# 2000 Chevy 2500HD 6.0 4x4 Tranny Problem



## chamonixvt (Dec 16, 2009)

Hoping someone can point me in the right direction on how to trouble shoot a tranny problem. 

Transmission would not shift out of first gear which led me to believe it was in need of a rebuild/replacement. So, purchased a used tranny through a friend who owns a body shop, got it installed, new filter & fluid, and it still has the same problem, it won't shift out of first gear. My buddy at the body shop is telling me it is an electrical problem 

Before potentially spending a lot of money with a tranny mechanic trying to figure out what is wrong, I thought I'd see if anyone out there might have an idea or suggestion or experience?

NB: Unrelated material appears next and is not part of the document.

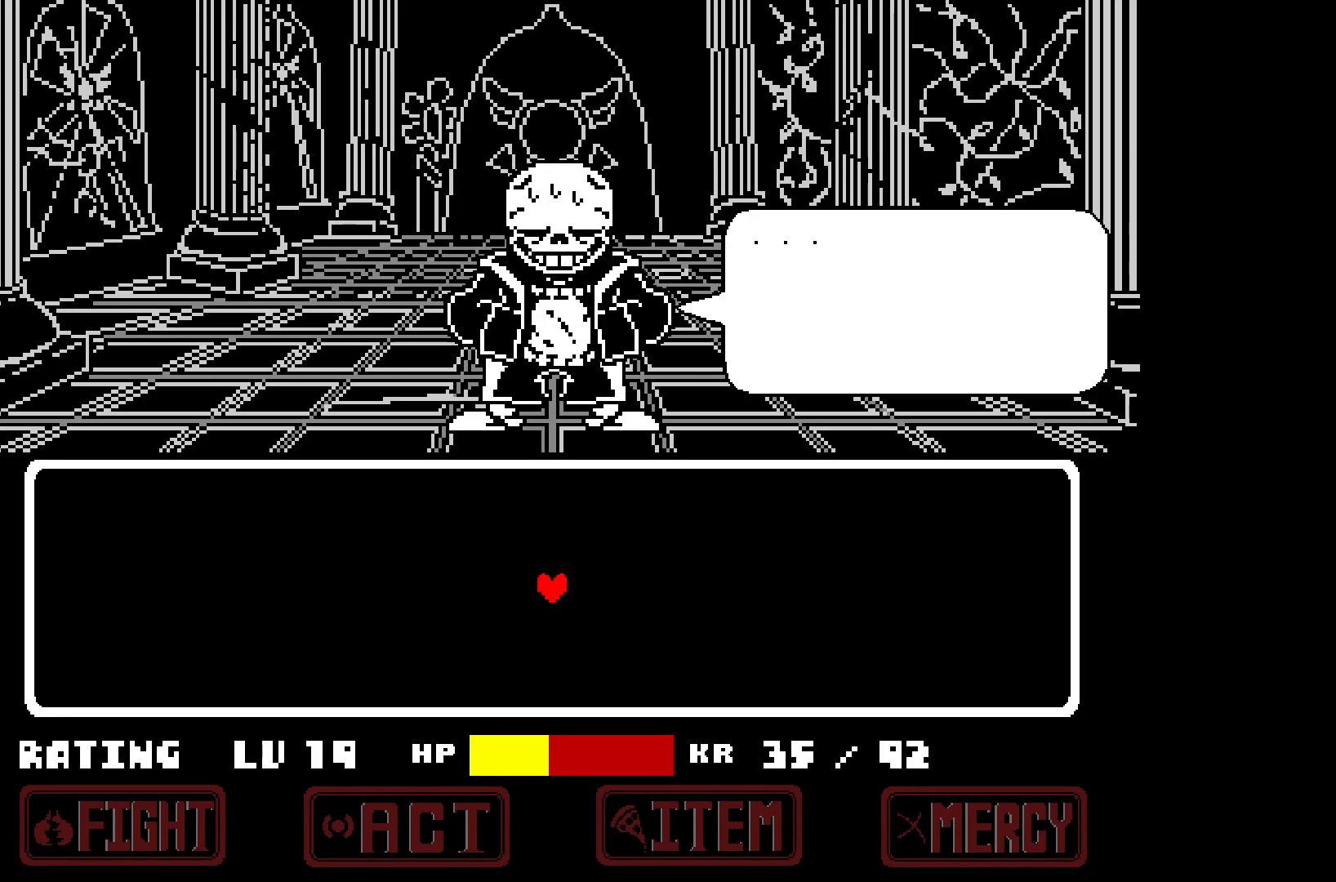
{"keys": [], "events": [[133, "x", "down"], [283, "x", "up"]]}
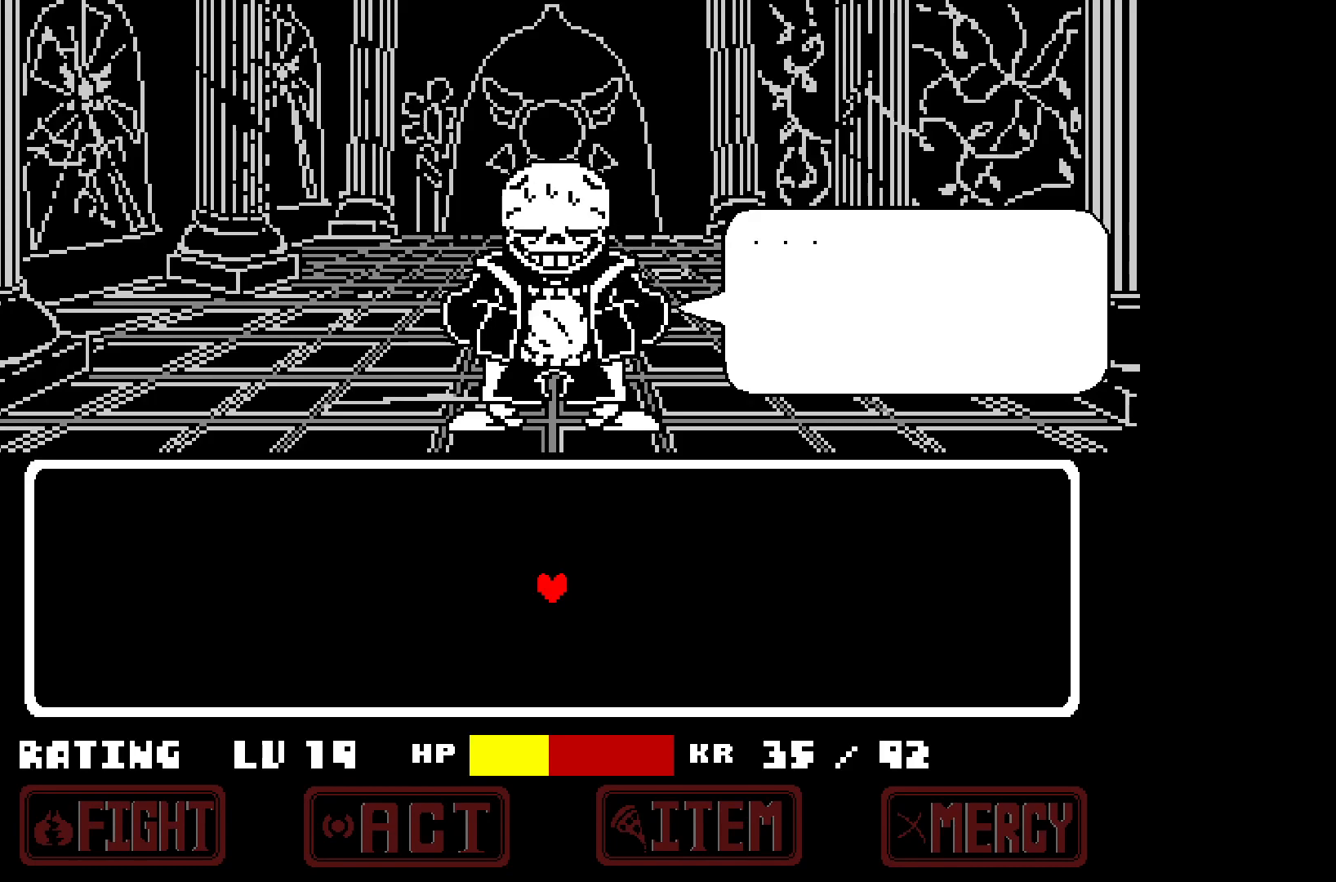
{"keys": ["z"], "events": [[450, "z", "down"]]}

In the end, I'm likely heading to a tranny mechanic but I thought I'd give this a try.....

Thanks


----------



## B&B (Nov 4, 2006)

Very likely an electrical issue, especially considering you changed the entire trans.

When a 4L80E gets stuck in first only it's usually do to a broken/damaged wire to either the input or output speed sensor, or a bad sensor if you swapped them from the old trans. Need to check the wires with an OHM meter and the sensors too. Your trans shop can do these checks for you for minimal cost.


----------



## chamonixvt (Dec 16, 2009)

thanks for pointing me in the right direction. In the course of tracking down this problem we came across the neutral safety switch which had two of the connections melted. Could this be the cause of the tranny not shifting or do we need to continue searching? We have not put in the new switch yet, just got it today from the dealer.

Any help would be appreciated.


----------



## B&B (Nov 4, 2006)

chamonixvt;922572 said:


> thanks for pointing me in the right direction. In the course of tracking down this problem we came across the neutral safety switch which had two of the connections melted. Could this be the cause of the tranny not shifting or do we need to continue searching?
> 
> Any help would be appreciated.


Melted connectors? As in from excessive heat?


----------



## chamonixvt (Dec 16, 2009)

appears to be the case - excessive heat that is..


----------



## chamonixvt (Dec 16, 2009)

if it is from excessive heat, any idea what could have caused this? I'm at a loss.


----------



## 2COR517 (Oct 23, 2008)

Are the connectors melted, or does it look there is glue type stuff all over them? Can you post a pic?


----------



## chamonixvt (Dec 16, 2009)

My buddy and I both agree, melted as they are disfigured. Will try and post a pic tomorrow.

Like the quote about change in your post - quite accurate.


----------



## B&B (Nov 4, 2006)

If they're actually melted then replace the connectors along with the switch. Connectors can be purchased as pigtails from the dealer. Not inexpensive, but available.


----------



## chamonixvt (Dec 16, 2009)

Got the switch and connectors from the dealer just haven't had a chance to work on it as my buddy who has the skills works for a ski resort in their maintenance shop - planning on replacing today. I'm just an extra set of hands and a source of information through this site - which has been extremely helpful and saved a fair amount of time.

Do you think this is the cause of the shifting problem? Also, any idea how these could have melted?


----------



## GLSCPE (Dec 22, 2006)

LOL this is such an issue with these trucks!! I have replaced Neutral Safety Switches twice in three years on my Duramax/Allison. They get trashed, and start throwing range shift inhibited errors, and wont drop into any gear. When they work they are great, but it is a common problem!


----------



## B&B (Nov 4, 2006)

chamonixvt;923693 said:


> Got the switch and connectors from the dealer just haven't had a chance to work on it as my buddy who has the skills works for a ski resort in their maintenance shop - planning on replacing today. I'm just an extra set of hands and a source of information through this site - which has been extremely helpful and saved a fair amount of time.
> 
> Do you think this is the cause of the shifting problem? Also, any idea how these could have melted?


Excessive resistance in the connectors due to corrosion on the connectors or the switch itself are a contributor. Tapping in extra reverse lights into the stock reverse light circuit without using a relay to carry the extra load is the #1 killer.


----------



## Sydenstricker Landscaping (Dec 17, 2006)

B&B;924405 said:


> Excessive resistance in the connectors due to corrosion on the connectors or the switch itself are a contributor. Tapping in extra reverse lights into the stock reverse light circuit without using a relay to carry the extra load is the #1 killer.


Shyt better get mine on a separate wire harness with a switch then, lol


----------



## 2COR517 (Oct 23, 2008)

You won't be LOLing when you price those pigtails :laughing:

Nothing wrong with using the reverse lights for the "switch" just use a relay and pickup power from the trailer charge wire.


----------